Sarah Munro’s primary concern is environmental degradation through species and habitat loss, pollution and deforestation. With colonisation came the introduction of an ideology* that locates humanity as the dominant species. An anthropocentric attitude and belief with a resulting practice that places humanities requirements and progression as its central privillage .
Sarah Munro’s ongoing Trade Items series consists of meticulously embroidered works that reference a 1769 watercolour and pencil drawing by Tahitian high priest and master navigator Tupaia of Ra‘iātea. The drawing records the exchange of a large crayfish for a length of cloth and is noted to have occurred in the early weeks of James Cook’s first survey of Aotearoa. Employing the use of repetition and substitution Munro’s series of hand-sewn works, euphemistically titled ‘Trade Items’, are not historically accurate illustrations but rather contemplations in cloth and thread of the ongoing repercussions of this inceptive trade.

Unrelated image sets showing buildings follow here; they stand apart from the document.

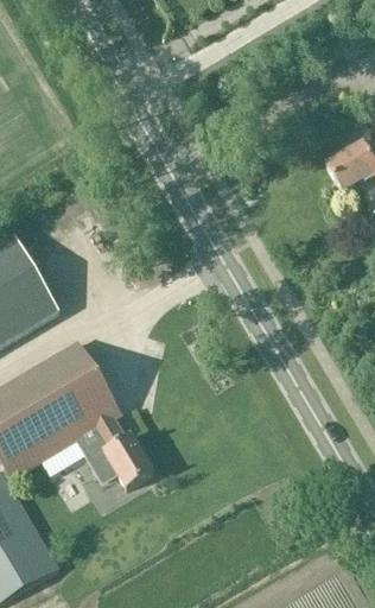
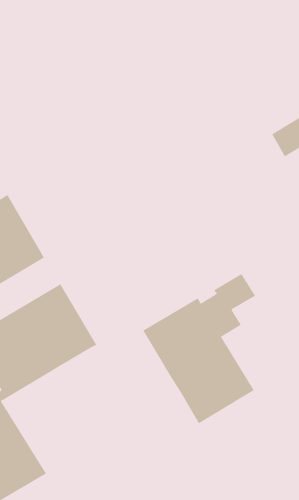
building: none -> [143,273,256,424]
building: [77,416,153,486] -> none

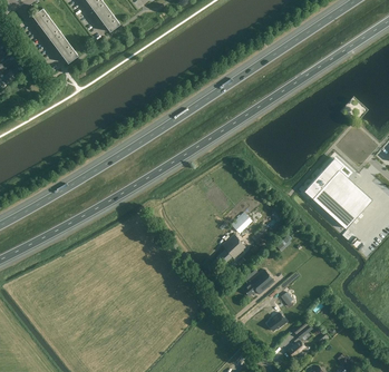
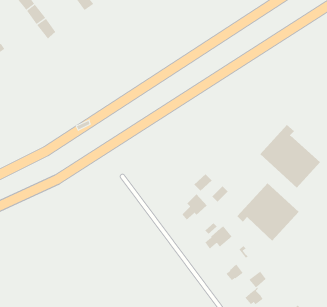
building: none -> [236,183,299,241]

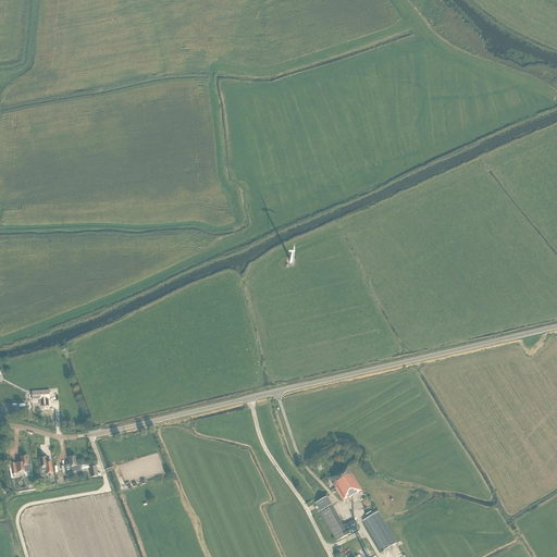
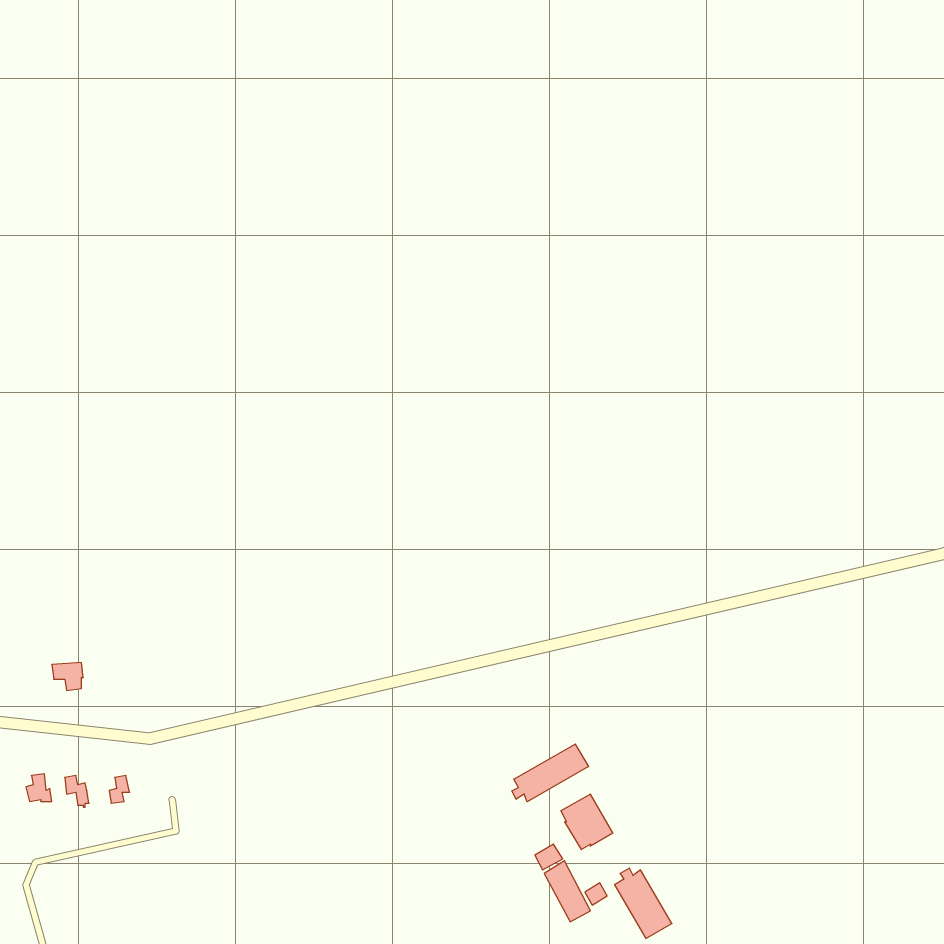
building: none -> [512,744,589,802]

Munro locates her work by selecting items of trade that denote environmental issues pertinent to Aotearoa. Within this series Munro swaps out the original articles of trade and the central figures in the narrative instead exchange a succession of introduced and endemic flora, fauna and objects of contemporary manufacture. Amongst Munro’s traded items, reproduced in embroidered miniature, are botanical drawings from Joseph Banks Florilegium and travel journals; natural history illustrations from botanical artists such as Sarah Featon, Nancy Adams, Walter Fitch and Georgina Burne Hetley; birds of New Zealand by Walter Buller; New Zealand stamps, story books, museum online collections and Google image searches.
Sarahs choice of materials and method is couched in lauguage borrowed from feminist art history. Made using a process associated with the concept of ‘the fairer sex’ these deceptively decorative works are quietly provocative and sharply political. “While a ship is usually referred to as a ‘she’, the seafaring superstition of Cook’s time was that a woman on board was unlucky, could result in an angry sea and put the crew in peril. The women had to stay home. We don’t appear in the central heroic narrative of Cook’s ‘adventures’.”
* “Do you also see a land ravaged by the impact of introduced ideologies; Imperial, colonial, racist and economic” Natalie Robertson (Ngāti Porou, Clann Dhònnchaidh), Through New Eyes, EDS 2019 Conference: 14-15 August 2019, Session 9 – The future of the East Cape. @11:56min)
Sarah Munro (b. Kirikiriroa, Aotearoa) received a Doctorate in Fine Arts at Elam School of Fine Arts at the University of Auckland. Munro has been the recipient of artist residencies including the Frances Hodgkins Fellowship at the University of Otago and her work is represented in public and private collections. Sarah Munro is represented by Page Galleries.
Work Prior to Trade Items series:
Sarah Munro’s work engages with the relationship between painting, representation and technology. Her paintings are developed directly from CAD (Computer Aided Design) drawings exploring the geometric vernacular that is fundamental to this software. Munro’s work considers a painting as an object within the continuum of manufactured and pigment coated objects. The formal conventions from both minimalism and product design software are recombined and the painted forms produced with machine milling, fibreglass lamination and an automotive paint system. Using the geometric forms of minimalism, with a repeated emphasis on the polygon shape, the work plays off distinctions between the real with the virtual. Fictitious shadows and highlights generated within the software are rendered across their 3D fibreglass supports so that, when finished, they seem to represent their counterparts drawn within the digital environment.
Sarah Munro’s paintings; painted surfaces over custom made three-dimensional supports, intentionally engage with spatial concerns usually attributed to sculpture while maintaining a dialogue with traditionally two-dimensional concerns such as the pictorial conventions used to represent light or draw three dimensional forms. Recent works include specific elements that have been designed in relation to the architecture of the gallery space the work will occupy. Prior artwork has been discrete and contained within the physical limits of the art object but the work made for the exhibition ‘Surface Detail’ took on a more intentional relationship with the surrounding architecture. The viewers attention was lead from the surface of the work, back to the wall surface the paintings were hung on, to the specific shape and orientation of the architecture. Making use of CAD’s geometry and pictorial illusions that simulate perspective, it borrowed some of these pictorial conventions to generate a disjunctive relationship between the painted object and the gallery space; as if the work, with its emphasized artificiality, exists within a slightly different spatial environment to the room itself.